Another thing to be thankful for? That colorful characters like bandleader Russ Wilson put together evenings like Russ Wilson's Art Deco Revue, a swinging event featuring big band jazz, designed to recreate an evening in a 1920s nightclub. Just the thing to dance off some of those Thanksgiving calories. We couldn't tell you about it better than Wilson himself, who's packed a monster lineup into the gala evening:

"With a cast of thousands, in Technicolor and Panavision, all dancing, all singing. Here's the star roster for your approval: Music for the entire evening by Spats Mahoney and his Spitshine Boys (and Spats may actually show up); our society chanteuse, the lovely and talented Carol Duermit; our silly songstress, the lovely and talented Wendy Loomis; those lovely, leggy dancing girls The Tacky Annies; and the fabulous swing dance troupe the Swing Asheville Lindy Hoppers.

"Bringing a touch of exotica to the evening will be the Hawaiian group Kon Tiki.
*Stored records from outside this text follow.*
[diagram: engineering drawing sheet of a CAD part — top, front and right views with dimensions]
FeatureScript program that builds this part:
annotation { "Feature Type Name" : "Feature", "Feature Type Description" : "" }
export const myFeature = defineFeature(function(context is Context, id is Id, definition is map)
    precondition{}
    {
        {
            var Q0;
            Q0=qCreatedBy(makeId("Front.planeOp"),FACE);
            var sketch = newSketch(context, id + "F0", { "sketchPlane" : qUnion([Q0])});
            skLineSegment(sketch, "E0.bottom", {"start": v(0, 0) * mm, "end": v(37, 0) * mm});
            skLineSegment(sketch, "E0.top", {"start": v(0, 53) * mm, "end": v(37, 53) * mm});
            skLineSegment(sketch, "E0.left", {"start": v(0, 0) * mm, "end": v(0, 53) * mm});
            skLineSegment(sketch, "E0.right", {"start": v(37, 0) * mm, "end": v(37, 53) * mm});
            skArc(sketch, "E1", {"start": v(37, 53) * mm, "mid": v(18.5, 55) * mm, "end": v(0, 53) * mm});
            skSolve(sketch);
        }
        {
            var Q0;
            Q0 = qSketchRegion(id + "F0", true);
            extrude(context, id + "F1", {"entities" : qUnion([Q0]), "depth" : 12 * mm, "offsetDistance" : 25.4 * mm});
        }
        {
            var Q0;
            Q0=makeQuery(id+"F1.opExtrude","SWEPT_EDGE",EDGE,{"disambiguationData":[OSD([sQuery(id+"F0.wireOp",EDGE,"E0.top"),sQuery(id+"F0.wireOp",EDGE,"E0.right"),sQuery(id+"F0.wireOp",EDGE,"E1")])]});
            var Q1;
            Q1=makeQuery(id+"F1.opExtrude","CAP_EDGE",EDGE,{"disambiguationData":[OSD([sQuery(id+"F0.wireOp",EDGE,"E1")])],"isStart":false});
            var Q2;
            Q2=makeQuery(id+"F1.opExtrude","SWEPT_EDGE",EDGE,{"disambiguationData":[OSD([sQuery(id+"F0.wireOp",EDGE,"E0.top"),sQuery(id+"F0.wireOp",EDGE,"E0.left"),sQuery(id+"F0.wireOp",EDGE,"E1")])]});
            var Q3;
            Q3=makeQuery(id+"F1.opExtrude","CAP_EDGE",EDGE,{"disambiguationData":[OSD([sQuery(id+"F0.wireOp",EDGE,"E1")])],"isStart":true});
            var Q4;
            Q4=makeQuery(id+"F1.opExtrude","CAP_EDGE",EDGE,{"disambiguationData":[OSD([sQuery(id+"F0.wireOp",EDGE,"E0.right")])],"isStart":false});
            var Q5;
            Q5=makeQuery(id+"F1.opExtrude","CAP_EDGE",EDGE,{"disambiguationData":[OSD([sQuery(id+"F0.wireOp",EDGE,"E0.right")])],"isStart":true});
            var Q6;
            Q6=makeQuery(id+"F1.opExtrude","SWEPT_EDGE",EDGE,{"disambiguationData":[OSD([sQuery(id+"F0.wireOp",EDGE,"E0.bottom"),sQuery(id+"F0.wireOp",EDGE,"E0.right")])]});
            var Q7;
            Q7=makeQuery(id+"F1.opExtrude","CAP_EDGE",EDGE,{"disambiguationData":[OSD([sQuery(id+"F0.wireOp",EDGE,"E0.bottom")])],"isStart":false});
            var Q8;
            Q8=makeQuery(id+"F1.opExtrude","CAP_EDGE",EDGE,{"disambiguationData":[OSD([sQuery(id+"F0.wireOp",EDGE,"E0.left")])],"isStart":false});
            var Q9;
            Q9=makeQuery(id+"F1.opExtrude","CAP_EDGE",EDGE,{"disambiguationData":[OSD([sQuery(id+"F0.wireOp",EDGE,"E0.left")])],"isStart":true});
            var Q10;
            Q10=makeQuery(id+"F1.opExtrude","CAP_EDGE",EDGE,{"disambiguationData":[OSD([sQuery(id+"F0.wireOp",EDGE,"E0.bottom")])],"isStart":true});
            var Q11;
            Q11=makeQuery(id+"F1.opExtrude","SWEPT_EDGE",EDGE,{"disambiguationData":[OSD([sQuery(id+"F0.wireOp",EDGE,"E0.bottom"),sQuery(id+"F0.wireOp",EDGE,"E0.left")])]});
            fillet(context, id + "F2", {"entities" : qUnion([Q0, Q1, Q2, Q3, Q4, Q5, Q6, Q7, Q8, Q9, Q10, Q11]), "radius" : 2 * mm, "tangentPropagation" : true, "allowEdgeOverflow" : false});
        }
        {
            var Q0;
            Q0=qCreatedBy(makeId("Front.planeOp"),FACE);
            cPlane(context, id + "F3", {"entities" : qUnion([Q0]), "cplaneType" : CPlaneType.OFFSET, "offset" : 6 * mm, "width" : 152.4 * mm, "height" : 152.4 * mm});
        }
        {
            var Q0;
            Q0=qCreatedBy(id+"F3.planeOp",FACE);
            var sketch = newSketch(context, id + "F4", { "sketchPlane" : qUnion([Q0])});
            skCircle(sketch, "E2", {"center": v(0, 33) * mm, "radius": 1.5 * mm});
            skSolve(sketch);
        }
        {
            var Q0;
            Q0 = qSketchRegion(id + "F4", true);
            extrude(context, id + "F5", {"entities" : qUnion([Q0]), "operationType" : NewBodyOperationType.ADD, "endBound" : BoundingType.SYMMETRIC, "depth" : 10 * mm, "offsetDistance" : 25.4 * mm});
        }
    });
For something completely different, we bring you the fabulous, gorgeous, magnificent, tremendously talented Miss Cookie La Rue, and of course your dashing, debonair, immaculately dress Master of Ceremonies for the evening, Me.

"Vintage dress encouraged. If vintage is not your thing, formal dress or business attire is acceptable. If you are not dressed accordingly, lovely Virginia, our gorgeous door girl, will throw you out. Watch out, she's been lifting weights." The Art Deco Revue is 8 p.m. Saturday, Nov. 28 at Eleven on Grove. $15.

We also love that people who don't even live in town still support live music here. Thank you, Bob Rest, for the brand spankin' new declineradio.com, a Web site dedicated to independent WNC bands past and present. Rest is best-known for co-producing the Decline of Western North Carolina compilations of the late '90s, which he revived in a series of shows over Bele Chere weekend (they were packed, and rawked).

Rest has preserved some important relics from the days when Lexington Avenue and the rest of downtown was still curious and a little sinister, with a different sort of nervy charm. He's still got loads of tapes, DATs, mini-VCR tapes and 7" records. So far, in a feat of technological savvy, he's transferred 109 songs to the Web site, with plans for many more — including current bands.

As a promoter (he and Milton Carter created the Decline empire) Rest helped build parts of that late '90s music scene, and damned if we're not gonna remember it. Along with the music itself, he boasts an archive of posters, flyers, zines and T-shirts. He's put some of that on the site, too. Come celebrate the further Decline of WNC at a Saturday, Nov. 28 show at Stella Blue. Rest's new punk-rock band Everything Falls Apart will play with Hoss (featuring former members of Tripod) and Glaze. For the low price of $5. 

"As long as there is an internet, Decline will never die," Rest promises.